Piracy – Definition & Jurisdiction

Art 101 Elements

“Any illegal acts of violence, detention, or depredation, committed for private ends, by crew or passengers of a private ship/aircraft, directed:
a) on the high seas or in a place outside any state jurisdiction against another ship/aircraft; or
b) against persons/property on board such ship/aircraft; plus facilitation/attempt.

  • High seas / EEZ only; incidents in territorial sea = armed robbery at sea (coastal-state criminal jurisdiction).
  • Universal jurisdiction (Art 105): any state may seize pirate ship and prosecute domestically.

Illustrative Incidents

  • Achille Lauro (1985) – cruise ship hijacked by PLO members already on board; not piracy (no “one ship against another”).
  • Sirius Star (2008) – VLCC captured by Somali pirates attacking from skiffs; classic piracy (private ends, violence, two ships, high seas).

Sea Shepherd Hypothetical – Are Activists or Japan “Pirates”?

Actions alleged: throwing butyric acid, boarding Japanese catcher, intentional ramming, Japanese water-cannons/LRAD, claim of gunshots.

Analytical hurdles:

  1. Private ends? Conservationists claim public environmental purpose \Rightarrow debate whether “private ends” = non-governmental vs. pecuniary.
  2. Two-ship requirement – ramming fits; boarding from same vessel may not (akin to Achille Lauro).
  3. Illegality – depends on flag-state & international safety laws.
  4. Japanese research fleet may be state ships \Rightarrow cannot be pirates (needs private ship).
  5. Consequential stakes: labelling piracy triggers universal enforcement powers; tribunals cautious.

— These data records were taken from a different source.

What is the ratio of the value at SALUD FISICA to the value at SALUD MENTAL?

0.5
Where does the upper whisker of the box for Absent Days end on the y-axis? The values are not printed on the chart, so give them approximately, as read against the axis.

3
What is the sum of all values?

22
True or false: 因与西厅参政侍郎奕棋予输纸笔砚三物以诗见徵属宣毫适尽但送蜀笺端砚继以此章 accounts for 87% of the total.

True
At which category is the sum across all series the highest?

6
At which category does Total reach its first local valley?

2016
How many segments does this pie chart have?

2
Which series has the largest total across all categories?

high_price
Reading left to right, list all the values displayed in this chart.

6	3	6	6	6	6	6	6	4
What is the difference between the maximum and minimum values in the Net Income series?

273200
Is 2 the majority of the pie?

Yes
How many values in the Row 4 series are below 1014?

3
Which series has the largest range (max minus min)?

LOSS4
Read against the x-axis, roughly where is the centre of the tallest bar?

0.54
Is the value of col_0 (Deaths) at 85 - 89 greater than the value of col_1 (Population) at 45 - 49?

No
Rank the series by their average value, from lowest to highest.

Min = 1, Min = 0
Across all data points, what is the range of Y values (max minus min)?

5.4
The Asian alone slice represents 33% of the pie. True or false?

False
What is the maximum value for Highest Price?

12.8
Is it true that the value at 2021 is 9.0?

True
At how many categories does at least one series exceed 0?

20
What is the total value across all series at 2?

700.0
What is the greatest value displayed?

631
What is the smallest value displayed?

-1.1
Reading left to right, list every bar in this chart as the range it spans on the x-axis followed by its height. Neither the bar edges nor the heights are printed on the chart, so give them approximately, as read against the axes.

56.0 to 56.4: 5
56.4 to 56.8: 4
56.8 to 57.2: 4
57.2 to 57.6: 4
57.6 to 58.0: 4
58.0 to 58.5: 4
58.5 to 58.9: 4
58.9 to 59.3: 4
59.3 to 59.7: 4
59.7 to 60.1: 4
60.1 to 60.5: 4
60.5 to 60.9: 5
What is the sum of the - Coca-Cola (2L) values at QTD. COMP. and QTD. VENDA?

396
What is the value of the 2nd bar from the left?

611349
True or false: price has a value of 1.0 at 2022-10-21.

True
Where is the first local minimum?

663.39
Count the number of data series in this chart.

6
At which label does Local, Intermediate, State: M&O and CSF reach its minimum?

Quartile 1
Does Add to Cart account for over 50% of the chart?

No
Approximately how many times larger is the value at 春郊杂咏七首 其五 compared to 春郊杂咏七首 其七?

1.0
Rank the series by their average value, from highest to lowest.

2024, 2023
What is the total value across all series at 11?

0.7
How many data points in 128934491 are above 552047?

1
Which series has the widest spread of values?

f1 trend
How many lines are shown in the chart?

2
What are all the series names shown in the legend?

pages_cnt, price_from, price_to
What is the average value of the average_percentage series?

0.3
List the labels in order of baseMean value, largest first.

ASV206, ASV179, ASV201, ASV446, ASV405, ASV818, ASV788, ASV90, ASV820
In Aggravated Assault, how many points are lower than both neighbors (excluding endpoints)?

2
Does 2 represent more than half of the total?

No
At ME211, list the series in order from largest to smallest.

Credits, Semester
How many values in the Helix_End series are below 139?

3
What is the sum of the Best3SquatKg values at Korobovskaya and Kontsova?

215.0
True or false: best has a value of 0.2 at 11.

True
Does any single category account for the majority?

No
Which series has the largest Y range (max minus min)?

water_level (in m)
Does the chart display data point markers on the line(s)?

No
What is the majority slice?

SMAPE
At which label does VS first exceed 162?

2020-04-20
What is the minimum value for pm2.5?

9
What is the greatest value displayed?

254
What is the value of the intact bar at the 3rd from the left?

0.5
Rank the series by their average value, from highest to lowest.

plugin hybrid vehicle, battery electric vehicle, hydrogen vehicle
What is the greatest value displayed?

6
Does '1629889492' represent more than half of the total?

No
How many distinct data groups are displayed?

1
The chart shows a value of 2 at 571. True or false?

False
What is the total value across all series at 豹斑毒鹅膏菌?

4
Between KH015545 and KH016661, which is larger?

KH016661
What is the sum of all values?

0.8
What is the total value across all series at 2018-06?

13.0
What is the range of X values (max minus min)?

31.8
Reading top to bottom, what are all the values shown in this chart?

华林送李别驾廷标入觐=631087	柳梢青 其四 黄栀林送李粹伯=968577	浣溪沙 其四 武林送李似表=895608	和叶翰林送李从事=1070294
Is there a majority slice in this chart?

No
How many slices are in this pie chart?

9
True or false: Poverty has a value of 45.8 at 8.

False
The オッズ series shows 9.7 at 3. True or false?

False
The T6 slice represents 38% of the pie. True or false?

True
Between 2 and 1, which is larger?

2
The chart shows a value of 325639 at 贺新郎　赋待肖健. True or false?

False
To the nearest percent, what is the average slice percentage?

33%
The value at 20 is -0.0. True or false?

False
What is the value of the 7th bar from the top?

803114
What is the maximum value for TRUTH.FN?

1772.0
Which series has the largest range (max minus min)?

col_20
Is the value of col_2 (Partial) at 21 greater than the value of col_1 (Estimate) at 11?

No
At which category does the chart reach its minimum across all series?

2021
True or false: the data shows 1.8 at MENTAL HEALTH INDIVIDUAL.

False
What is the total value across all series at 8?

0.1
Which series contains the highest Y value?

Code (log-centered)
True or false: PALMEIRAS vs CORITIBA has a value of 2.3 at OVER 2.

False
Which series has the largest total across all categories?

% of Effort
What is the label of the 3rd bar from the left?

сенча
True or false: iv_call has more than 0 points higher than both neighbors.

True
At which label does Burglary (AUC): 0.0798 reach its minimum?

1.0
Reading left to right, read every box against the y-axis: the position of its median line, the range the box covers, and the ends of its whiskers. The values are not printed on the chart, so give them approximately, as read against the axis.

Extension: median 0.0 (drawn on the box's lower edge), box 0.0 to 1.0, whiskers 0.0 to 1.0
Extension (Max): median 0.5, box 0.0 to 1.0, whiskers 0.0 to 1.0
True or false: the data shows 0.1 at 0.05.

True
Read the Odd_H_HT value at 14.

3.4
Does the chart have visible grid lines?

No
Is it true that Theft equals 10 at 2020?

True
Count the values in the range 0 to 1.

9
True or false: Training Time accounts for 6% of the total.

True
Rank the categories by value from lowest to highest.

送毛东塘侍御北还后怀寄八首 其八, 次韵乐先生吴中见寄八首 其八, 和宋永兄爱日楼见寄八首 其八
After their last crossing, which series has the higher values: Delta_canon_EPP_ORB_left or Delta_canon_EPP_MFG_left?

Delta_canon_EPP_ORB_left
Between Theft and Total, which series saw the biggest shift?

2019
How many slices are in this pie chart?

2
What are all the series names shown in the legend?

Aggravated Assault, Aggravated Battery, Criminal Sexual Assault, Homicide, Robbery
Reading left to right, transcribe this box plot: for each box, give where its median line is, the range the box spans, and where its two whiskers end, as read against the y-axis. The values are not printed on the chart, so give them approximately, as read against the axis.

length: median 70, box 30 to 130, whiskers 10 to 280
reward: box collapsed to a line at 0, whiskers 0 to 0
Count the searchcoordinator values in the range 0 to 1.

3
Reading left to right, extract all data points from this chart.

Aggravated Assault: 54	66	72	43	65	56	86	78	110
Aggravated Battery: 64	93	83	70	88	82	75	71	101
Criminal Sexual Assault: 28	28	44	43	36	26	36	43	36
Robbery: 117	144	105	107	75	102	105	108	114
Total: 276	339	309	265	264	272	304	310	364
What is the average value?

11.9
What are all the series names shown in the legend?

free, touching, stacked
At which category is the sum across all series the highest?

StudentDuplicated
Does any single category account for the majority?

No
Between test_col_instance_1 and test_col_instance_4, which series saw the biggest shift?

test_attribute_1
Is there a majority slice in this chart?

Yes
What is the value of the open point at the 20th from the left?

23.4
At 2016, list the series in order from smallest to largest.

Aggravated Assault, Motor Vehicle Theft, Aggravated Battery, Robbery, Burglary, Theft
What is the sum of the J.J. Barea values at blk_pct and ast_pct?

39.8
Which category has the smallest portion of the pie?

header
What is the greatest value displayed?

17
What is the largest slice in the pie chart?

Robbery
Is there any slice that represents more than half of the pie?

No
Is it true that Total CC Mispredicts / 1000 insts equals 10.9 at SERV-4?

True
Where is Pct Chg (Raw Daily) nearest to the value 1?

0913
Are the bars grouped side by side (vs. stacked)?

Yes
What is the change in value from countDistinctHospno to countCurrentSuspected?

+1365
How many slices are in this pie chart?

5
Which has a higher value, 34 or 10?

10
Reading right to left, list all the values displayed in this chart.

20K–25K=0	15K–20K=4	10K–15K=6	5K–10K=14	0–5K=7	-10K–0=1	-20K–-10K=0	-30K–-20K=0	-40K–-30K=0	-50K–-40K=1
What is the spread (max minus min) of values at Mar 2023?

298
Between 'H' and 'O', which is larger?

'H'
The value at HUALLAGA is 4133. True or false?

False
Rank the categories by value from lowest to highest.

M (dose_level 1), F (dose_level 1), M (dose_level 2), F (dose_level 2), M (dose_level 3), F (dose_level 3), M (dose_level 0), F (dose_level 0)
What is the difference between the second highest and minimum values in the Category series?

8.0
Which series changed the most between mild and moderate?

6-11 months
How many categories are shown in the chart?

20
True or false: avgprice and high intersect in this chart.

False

Key Take-Home Points & Exam Triggers

  • Always start with location of vessel \rightarrow triggers applicable zone rules.
  • Hot pursuit: scrupulous compliance with Art 111 procedural steps (immediate, continuous, signal to stop, cease at foreign territorial sea).
  • Vessel nationality: certificate expiry ≠ automatic loss; look at flag-state law & conduct; third states cannot invalidate nationality by alleging no genuine link.
  • Flags of convenience pose oversight challenges; still enjoy exclusive high-seas jurisdiction.
  • High-seas freedoms exist but not absolute; conservation duties & due regard temper them.
  • Piracy definition narrow; universal jurisdiction powerful but must satisfy private ends + two-ship + high seas criteria.